You could design a circuit to detect something like 20V for 12V battery, and trip a crowbar. The crowbar needs to latch closed, so it doesn't toggle on and off like a typical relay would. There are latching relays, and there are SCR. You could also consider using a 2-pole breaker as a crowbar relay.
As I mentioned, I thought about mechanically tripping the PV breaker to open it. Then I thought of putting over-current through one more pole of a ganged breaker. Assume you had three PV strings combined in parallel. Use a 4-pole breaker and route a suitably high current source to the 4th pole, shorting it out in order to trip the breaker.

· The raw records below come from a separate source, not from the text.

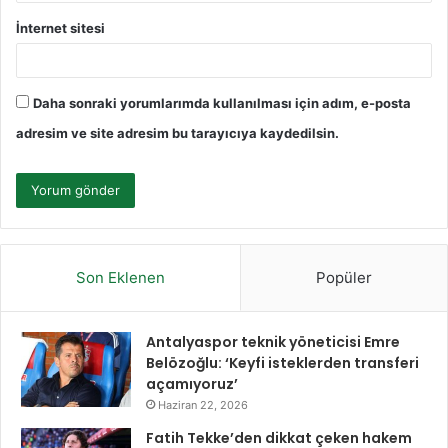
İnternet sitesi
Daha sonraki yorumlarımda kullanılması için adım, e-posta
adresim ve site adresim bu tarayıcıya kaydedilsin.
Son Eklenen
Popüler
Antalyaspor teknik yöneticisi Emre
Belözoğlu: ‘Keyfi isteklerden transferi
açamıyoruz’
Haziran 22, 2026
Fatih Tekke’den dikkat çeken hakem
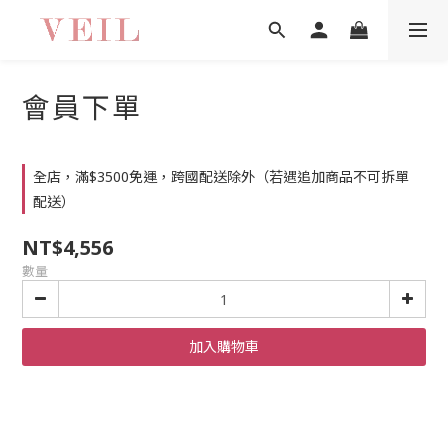
會員下單
全店，滿$3500免運，跨國配送除外（若遇追加商品不可拆單
配送）
NT$4,556
數量
加入購物車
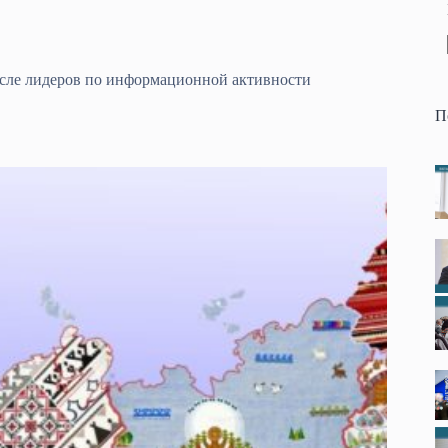
исле лидеров по информационной активности
П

A few issues making this work. If you route the combined PV wire to that breaker, it would only trip same rating breaker under full sun conditions, and only after a delay. Would need a lower amperage rating to trip fast in full sun. Under partial sun could still be slow. If feeding circuit from battery, BMS has already disconnected. Need to bypass BMS or use other battery to supply trip current (in my case, AGM so not disconnected.) Breaker needs to withstand short-circuit current available, so maybe use a series resistor.
SCR circuit seems the cleanest electrically. Needs to be heatsinked to carry Isc while in the conducting state (perhaps a volt or so across SCR.)
mrzed001
Voice of reason
When you build it, show us
I am curious.I was thinking only simple things like V meter (with RasPi) and then release relay with it.